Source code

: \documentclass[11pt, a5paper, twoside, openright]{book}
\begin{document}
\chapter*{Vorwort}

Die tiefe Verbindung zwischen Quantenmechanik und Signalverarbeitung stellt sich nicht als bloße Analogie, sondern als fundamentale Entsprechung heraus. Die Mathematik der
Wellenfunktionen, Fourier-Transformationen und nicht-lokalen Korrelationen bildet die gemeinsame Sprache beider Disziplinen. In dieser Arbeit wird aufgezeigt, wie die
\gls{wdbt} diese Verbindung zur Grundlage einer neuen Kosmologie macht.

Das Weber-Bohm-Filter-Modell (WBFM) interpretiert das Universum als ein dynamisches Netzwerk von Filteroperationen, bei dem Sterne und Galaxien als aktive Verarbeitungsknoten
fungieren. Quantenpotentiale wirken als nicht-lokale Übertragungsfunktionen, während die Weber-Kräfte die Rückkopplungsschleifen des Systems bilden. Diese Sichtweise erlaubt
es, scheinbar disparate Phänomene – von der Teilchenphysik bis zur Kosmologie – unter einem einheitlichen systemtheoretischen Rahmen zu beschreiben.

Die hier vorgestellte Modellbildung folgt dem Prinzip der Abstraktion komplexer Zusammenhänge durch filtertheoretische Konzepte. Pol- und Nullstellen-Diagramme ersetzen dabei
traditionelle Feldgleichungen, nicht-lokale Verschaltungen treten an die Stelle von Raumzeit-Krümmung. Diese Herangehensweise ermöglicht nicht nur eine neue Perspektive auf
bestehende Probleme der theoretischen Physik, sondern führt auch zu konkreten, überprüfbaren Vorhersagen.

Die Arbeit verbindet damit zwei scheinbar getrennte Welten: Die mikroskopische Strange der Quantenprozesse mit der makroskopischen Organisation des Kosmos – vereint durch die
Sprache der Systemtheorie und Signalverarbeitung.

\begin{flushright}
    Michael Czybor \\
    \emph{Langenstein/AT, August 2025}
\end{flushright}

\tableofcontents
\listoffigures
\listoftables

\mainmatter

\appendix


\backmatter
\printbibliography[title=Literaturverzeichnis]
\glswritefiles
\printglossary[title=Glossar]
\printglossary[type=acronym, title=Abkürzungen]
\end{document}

▶ [TRY IT]:
Would you reproduce all the entries exactly?

▶ [RESPONSE TO THE EXERCISE]:
Source code

: \documentclass[11pt, a5paper, twoside, openright]{book}
\begin{document}
\chapter*{Vorwort}

Die tiefe Verbindung zwischen Quantenmechanik und Signalverarbeitung stellt sich nicht als bloße Analogie, sondern als fundamentale Entsprechung heraus. Die Mathematik der
Wellenfunktionen, Fourier-Transformationen und nicht-lokalen Korrelationen bildet die gemeinsame Sprache beider Disziplinen. In dieser Arbeit wird aufgezeigt, wie die
\gls{wdbt} diese Verbindung zur Grundlage einer neuen Kosmologie macht.

Das Weber-Bohm-Filter-Modell (WBFM) interpretiert das Universum als ein dynamisches Netzwerk von Filteroperationen, bei dem Sterne und Galaxien als aktive Verarbeitungsknoten
fungieren. Quantenpotentiale wirken als nicht-lokale Übertragungsfunktionen, während die Weber-Kräfte die Rückkopplungsschleifen des Systems bilden. Diese Sichtweise erlaubt
es, scheinbar disparate Phänomene – von der Teilchenphysik bis zur Kosmologie – unter einem einheitlichen systemtheoretischen Rahmen zu beschreiben.

Die hier vorgestellte Modellbildung folgt dem Prinzip der Abstraktion komplexer Zusammenhänge durch filtertheoretische Konzepte. Pol- und Nullstellen-Diagramme ersetzen dabei
traditionelle Feldgleichungen, nicht-lokale Verschaltungen treten an die Stelle von Raumzeit-Krümmung. Diese Herangehensweise ermöglicht nicht nur eine neue Perspektive auf
bestehende Probleme der theoretischen Physik, sondern führt auch zu konkreten, überprüfbaren Vorhersagen.

Die Arbeit verbindet damit zwei scheinbar getrennte Welten: Die mikroskopische Strange der Quantenprozesse mit der makroskopischen Organisation des Kosmos – vereint durch die
Sprache der Systemtheorie und Signalverarbeitung.

\begin{flushright}
    Michael Czybor \\
    \emph{Langenstein/AT, August 2025}
\end{flushright}

\tableofcontents
\listoffigures
\listoftables

\mainmatter

\appendix


\backmatter
\printbibliography[title=Literaturverzeichnis]
\glswritefiles
\printglossary[title=Glossar]
\printglossary[type=acronym, title=Abkürzungen]
\end{document}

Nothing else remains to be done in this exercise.